TEXT DES DOKUMENTS
══════════
Thüringens Ex-Ministerpräsidentin Christine Lieberknecht (CDU) hält die in der deutschen Landespolitik bisher einmalige Vereinbarung zwischen Linke, SPD, Grünen und CDU in Thüringen für tragfähig. "Sie sichert eine verlässliche Wahl von Bodo Ramelow zum Ministerpräsidenten durch eine hinreichende Zahl an Stimmen", sagte Lieberknecht am Samstag der Deutschen Presse-Agentur in Erfurt. Zudem gebe es Stabilität im Regierungshandeln "für eine überschaubare Zeit bis zur Neuwahl".

"Damit ist auch kein Gesetz gegen Grundüberzeugungen der CDU möglich", sagte Lieberknecht. Ihre Partei werde die Zeit bis zur Neuwahl nutzen, "um mit neuer personeller Aufstellung verloren gegangenes Vertrauen zurückzugewinnen". Lieberknecht wollte den von Landespolitikern als "historisch" bezeichneten Kompromiss weder Duldung noch Tolerierung nennen. Es gehe um die Zusammenarbeit einer Minderheitsregierung mit einer konstruktiven Opposition, sagte sie. "Das ist eine realpolitische Lösung. Es gibt gute Gründe dafür."

Der Thüringer CDU-Chef Mike Mohring twitterte am Samstag eine eigene Version der Einigung. Demnach würde die CDU-Fraktion Ramelow im Erfurter Landtag "nicht aktiv zum Ministerpräsident" wählen. Gleichwohl nehme die Fraktion das Ergebnis vom Freitag "mehrheitlich zustimmend zur Kenntnis." Zudem wolle man sich "stabilen Verhältnissen nicht verweigern und Angebote von anderen für eine stabile Situation annehmen". Wie genau die CDU-Fraktion vorgehen will, um eine sichere Wahl Ramelows zu garantieren, ist nicht klar.
══════════
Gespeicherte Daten
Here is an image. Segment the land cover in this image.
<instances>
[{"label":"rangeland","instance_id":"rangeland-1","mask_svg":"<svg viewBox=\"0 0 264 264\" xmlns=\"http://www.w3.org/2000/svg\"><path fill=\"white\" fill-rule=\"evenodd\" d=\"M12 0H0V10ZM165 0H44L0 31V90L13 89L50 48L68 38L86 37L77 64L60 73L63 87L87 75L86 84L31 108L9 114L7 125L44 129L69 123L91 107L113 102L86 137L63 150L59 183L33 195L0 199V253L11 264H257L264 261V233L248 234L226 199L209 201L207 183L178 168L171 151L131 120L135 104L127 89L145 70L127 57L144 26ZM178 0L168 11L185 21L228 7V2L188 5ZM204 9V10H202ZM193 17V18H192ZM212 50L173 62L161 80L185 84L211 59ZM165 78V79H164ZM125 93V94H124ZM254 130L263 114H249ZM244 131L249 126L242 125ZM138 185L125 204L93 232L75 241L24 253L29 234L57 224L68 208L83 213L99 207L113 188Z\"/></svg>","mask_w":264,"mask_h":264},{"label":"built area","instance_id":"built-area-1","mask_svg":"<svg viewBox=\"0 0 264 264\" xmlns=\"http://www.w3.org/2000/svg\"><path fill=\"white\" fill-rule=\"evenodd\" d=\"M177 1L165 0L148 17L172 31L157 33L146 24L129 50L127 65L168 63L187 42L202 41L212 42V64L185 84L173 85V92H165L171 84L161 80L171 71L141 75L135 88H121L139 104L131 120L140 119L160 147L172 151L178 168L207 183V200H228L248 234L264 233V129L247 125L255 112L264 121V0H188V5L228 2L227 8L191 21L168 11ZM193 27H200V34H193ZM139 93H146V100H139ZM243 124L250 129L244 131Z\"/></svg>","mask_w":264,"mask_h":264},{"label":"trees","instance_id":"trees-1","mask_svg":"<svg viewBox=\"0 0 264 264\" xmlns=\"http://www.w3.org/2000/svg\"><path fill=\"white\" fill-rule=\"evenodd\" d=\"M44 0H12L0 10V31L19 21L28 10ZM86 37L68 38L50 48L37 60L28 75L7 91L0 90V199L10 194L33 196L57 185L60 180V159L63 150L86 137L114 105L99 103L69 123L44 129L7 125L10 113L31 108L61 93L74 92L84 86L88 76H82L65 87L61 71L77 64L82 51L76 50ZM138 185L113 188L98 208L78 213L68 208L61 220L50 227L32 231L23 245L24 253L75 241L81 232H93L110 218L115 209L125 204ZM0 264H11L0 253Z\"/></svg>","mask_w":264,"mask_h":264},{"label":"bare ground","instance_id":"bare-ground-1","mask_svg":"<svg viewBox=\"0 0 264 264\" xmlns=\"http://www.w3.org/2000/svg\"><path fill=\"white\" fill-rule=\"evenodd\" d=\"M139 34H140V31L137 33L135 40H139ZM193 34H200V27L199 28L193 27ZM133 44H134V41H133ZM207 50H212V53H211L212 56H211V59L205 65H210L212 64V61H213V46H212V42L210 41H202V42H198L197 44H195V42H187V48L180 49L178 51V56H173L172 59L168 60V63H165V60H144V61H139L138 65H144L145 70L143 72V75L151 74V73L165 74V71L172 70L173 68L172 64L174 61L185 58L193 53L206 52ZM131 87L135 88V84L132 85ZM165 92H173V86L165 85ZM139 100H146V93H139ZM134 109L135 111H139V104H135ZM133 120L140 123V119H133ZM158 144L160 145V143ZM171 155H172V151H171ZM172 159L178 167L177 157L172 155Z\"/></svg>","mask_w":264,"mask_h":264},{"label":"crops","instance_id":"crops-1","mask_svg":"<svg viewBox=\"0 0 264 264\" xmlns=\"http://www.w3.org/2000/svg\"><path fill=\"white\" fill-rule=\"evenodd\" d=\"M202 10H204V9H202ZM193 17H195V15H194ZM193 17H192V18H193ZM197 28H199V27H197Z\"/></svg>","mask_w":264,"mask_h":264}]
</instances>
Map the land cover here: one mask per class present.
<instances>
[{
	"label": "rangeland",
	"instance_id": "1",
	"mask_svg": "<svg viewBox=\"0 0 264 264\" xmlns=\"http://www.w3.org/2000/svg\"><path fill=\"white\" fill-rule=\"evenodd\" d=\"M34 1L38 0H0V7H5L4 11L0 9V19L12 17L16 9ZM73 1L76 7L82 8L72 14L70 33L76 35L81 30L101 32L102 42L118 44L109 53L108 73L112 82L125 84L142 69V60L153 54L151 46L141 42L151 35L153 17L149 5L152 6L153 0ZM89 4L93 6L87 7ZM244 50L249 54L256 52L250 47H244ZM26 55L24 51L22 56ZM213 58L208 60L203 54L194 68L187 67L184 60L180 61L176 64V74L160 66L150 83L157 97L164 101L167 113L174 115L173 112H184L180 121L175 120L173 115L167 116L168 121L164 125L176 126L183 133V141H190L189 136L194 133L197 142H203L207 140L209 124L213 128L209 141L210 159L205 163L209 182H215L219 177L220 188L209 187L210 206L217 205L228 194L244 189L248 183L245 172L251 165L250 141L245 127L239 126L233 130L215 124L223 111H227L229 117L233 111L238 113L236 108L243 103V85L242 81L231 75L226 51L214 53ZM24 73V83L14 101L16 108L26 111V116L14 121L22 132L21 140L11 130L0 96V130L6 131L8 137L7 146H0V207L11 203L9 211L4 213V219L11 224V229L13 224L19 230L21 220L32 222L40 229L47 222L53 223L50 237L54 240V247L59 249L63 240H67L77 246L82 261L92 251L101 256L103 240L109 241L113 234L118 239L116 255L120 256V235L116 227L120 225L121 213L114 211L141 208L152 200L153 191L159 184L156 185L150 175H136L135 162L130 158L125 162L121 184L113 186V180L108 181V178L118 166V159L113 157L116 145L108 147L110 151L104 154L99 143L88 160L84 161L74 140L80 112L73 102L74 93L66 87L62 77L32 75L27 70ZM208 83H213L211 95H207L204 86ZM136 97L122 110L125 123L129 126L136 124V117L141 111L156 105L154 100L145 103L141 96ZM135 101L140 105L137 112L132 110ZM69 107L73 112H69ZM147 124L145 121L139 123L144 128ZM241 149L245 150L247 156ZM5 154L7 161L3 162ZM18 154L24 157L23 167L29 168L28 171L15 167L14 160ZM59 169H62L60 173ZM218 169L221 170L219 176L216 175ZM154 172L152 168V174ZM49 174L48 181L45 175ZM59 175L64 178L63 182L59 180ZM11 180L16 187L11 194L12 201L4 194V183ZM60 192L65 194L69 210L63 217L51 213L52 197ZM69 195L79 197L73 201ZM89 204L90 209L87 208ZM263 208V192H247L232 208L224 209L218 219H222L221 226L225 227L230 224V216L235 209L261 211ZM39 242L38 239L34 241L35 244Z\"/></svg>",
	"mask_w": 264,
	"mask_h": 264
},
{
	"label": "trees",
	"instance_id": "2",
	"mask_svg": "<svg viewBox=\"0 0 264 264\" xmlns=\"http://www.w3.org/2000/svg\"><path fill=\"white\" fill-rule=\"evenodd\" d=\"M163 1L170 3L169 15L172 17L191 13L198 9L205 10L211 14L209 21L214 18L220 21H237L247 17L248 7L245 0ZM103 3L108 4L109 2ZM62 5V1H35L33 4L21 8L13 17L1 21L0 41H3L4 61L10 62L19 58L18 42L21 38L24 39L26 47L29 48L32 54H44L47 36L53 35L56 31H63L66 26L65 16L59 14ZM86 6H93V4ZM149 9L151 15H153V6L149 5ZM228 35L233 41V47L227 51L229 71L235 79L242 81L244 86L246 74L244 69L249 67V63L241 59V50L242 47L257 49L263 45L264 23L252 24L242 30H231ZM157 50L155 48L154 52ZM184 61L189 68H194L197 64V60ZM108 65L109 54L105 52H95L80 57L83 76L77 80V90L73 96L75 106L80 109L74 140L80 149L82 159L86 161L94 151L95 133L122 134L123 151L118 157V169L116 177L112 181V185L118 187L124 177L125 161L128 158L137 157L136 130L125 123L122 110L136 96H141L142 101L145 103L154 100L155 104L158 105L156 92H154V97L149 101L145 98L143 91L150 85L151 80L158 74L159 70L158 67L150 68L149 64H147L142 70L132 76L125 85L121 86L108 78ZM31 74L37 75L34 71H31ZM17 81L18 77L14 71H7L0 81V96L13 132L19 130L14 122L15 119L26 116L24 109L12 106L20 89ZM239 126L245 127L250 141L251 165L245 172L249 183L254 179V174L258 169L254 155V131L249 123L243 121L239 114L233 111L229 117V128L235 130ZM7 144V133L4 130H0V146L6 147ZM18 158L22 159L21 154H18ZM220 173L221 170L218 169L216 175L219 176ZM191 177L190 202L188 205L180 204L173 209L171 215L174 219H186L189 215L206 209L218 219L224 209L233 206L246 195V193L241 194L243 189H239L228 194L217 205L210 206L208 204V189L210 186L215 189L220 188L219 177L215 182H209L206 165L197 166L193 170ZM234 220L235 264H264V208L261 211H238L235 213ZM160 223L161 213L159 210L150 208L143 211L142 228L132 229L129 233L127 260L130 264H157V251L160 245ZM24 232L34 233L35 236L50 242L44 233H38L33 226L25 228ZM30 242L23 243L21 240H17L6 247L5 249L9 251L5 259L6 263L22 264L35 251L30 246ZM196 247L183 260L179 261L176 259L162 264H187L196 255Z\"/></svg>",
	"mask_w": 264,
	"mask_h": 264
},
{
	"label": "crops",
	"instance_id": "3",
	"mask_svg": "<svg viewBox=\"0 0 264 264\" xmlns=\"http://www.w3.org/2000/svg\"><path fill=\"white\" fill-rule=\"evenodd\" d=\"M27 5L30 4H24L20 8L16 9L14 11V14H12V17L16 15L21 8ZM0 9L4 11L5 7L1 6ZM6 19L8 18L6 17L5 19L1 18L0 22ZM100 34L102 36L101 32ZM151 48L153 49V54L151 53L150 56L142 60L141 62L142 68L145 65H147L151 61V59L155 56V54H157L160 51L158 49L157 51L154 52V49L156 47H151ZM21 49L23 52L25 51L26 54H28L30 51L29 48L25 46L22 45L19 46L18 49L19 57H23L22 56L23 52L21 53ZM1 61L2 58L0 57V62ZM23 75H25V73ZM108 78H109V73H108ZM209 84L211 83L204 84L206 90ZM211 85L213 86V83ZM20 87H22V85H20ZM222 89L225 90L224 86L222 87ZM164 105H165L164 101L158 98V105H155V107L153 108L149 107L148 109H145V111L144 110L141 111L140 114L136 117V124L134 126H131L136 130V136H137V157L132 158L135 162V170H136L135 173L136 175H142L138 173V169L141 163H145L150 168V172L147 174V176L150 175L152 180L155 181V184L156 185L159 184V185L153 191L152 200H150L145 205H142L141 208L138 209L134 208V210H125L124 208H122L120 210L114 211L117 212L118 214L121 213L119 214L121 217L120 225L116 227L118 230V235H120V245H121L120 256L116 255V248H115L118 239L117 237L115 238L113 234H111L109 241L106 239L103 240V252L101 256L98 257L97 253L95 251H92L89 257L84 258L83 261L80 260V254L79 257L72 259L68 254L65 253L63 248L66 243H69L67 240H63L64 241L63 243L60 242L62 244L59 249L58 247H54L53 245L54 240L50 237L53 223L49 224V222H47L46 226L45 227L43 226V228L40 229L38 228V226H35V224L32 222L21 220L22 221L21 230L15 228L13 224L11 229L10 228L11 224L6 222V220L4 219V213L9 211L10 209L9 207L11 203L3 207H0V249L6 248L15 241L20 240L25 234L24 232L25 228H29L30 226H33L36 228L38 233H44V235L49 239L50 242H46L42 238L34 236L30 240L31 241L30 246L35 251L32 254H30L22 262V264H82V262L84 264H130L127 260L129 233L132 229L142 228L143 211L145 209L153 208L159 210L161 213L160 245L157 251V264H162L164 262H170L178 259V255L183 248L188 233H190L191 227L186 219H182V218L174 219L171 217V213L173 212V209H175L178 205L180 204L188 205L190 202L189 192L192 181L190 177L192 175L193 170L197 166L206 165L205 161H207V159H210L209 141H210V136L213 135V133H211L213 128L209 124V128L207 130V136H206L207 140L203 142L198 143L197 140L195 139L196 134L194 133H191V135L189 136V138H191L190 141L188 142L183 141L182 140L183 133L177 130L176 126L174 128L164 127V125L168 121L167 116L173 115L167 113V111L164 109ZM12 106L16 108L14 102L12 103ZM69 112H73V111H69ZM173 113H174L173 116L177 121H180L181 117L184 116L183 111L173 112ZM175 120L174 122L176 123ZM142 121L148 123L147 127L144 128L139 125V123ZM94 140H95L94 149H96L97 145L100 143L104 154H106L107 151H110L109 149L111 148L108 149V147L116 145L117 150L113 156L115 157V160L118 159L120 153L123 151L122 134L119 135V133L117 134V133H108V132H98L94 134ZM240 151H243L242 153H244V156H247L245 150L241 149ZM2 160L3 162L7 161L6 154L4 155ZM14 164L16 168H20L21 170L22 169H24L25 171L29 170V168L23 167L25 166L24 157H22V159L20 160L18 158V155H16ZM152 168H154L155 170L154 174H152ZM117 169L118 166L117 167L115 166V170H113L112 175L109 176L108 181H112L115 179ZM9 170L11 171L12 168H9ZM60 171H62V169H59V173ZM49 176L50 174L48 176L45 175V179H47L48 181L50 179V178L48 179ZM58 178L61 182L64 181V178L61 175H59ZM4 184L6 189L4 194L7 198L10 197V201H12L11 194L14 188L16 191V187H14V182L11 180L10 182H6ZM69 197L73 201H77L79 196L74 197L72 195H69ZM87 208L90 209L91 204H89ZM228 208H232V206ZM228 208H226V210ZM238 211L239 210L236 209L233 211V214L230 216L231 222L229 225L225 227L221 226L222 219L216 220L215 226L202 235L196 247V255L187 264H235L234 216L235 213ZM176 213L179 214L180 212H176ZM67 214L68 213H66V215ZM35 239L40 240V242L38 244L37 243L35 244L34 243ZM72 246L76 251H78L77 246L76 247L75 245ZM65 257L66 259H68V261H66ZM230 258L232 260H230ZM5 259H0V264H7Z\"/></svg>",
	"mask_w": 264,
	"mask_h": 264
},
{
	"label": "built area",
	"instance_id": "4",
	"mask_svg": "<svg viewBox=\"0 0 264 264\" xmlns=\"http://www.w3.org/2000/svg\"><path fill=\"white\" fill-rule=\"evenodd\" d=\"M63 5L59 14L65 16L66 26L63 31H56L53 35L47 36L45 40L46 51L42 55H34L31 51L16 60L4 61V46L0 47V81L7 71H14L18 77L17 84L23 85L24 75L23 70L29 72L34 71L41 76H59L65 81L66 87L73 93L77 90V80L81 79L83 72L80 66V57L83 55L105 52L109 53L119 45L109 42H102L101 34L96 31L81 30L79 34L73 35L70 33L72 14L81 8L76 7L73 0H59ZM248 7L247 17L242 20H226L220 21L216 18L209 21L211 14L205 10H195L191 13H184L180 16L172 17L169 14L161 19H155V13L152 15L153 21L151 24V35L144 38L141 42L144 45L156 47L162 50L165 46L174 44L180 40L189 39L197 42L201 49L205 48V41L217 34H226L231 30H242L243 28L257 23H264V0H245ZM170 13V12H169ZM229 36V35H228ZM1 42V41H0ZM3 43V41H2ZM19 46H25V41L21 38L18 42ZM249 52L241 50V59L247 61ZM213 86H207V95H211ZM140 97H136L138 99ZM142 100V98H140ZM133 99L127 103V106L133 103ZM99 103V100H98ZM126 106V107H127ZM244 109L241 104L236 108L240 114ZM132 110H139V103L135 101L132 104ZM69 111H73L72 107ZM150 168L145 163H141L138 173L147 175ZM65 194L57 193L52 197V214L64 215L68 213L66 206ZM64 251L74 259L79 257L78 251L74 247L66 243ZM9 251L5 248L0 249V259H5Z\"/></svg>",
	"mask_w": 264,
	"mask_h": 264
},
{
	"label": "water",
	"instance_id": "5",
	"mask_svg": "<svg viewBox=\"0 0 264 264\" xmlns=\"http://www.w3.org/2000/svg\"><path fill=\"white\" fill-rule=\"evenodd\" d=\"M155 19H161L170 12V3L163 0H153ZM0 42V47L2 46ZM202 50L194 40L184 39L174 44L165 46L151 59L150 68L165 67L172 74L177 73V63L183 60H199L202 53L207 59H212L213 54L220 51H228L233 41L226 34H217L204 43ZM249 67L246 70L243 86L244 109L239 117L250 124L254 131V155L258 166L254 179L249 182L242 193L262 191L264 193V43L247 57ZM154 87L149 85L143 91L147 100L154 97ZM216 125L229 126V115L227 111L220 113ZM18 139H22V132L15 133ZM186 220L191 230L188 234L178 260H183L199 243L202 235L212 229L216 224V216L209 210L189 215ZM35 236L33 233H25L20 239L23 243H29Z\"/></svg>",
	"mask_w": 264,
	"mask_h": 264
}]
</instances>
══════════
GELESENES ANWENDEN
[1] Schreib aus dem Text über die Einigung in Thüringen den Abschnitt heraus, der mit „Der Thüringer CDU-Chef“ beginnt und bis einschließlich „garantieren, ist nicht klar.“ reicht.
[2] Stimmen diese Aussagen mit dem Text über die Einigung in Thüringen überein? Antworte bei jeder mit Ja oder Nein und zitiere die entscheidenden Worte aus dem Text.
(a) Lieberknecht äußerte sich am Samstag gegenüber der Deutschen Presse-Agentur in Erfurt.
(b) Lieberknecht bezeichnete den Kompromiss als Duldung.
(c) Nach Mohrings Version würde die CDU-Fraktion Ramelow aktiv zum Ministerpräsidenten wählen.
[3] Schreib den Text über die Einigung in Thüringen nach seinem letzten Satz weiter.

ANTWORTEN NACH NUMMER
[1]
Der Thüringer CDU-Chef Mike Mohring twitterte am Samstag eine eigene Version der Einigung. Demnach würde die CDU-Fraktion Ramelow im Erfurter Landtag "nicht aktiv zum Ministerpräsident" wählen. Gleichwohl nehme die Fraktion das Ergebnis vom Freitag "mehrheitlich zustimmend zur Kenntnis." Zudem wolle man sich "stabilen Verhältnissen nicht verweigern und Angebote von anderen für eine stabile Situation annehmen". Wie genau die CDU-Fraktion vorgehen will, um eine sichere Wahl Ramelows zu garantieren, ist nicht klar.

[2]
(a) Ja: „sagte Lieberknecht am Samstag der Deutschen Presse-Agentur in Erfurt“
(b) Nein: „weder Duldung noch Tolerierung nennen“
(c) Nein: „nicht aktiv zum Ministerpräsident“

[3]
Uneinigkeit in der Großen Koalition

Bundesgesundheitsminister Jens Spahn (CDU) wandte sich entschieden gegen eine Wahl Ramelows mit Hilfe der CDU. Spahn twitterte am Samstag: "Eine Wahl von Bodo Ramelow durch die CDU lehne ich ab. Wir sind als Union in einer Vertrauenskrise. Die letzten Wendungen aus Thüringen kosten weiteres Vertrauen. Es geht jetzt um die Substanz unserer Partei - nicht nur in Thüringen."

Weiter argumentierte das Mitglied des CDU-Präsidiums: "So schwierig die Lage für unsere Kollegen vor Ort in Thüringen ist: Nachdem die Suche einer überparteilichen Persönlichkeit gescheitert ist, hilft kein weiteres Taktieren. Ich sehe einen Weg nach vorne nur in zügigen Neuwahlen. Da müssen wir dann zusammen mit aller Kraft kämpfen."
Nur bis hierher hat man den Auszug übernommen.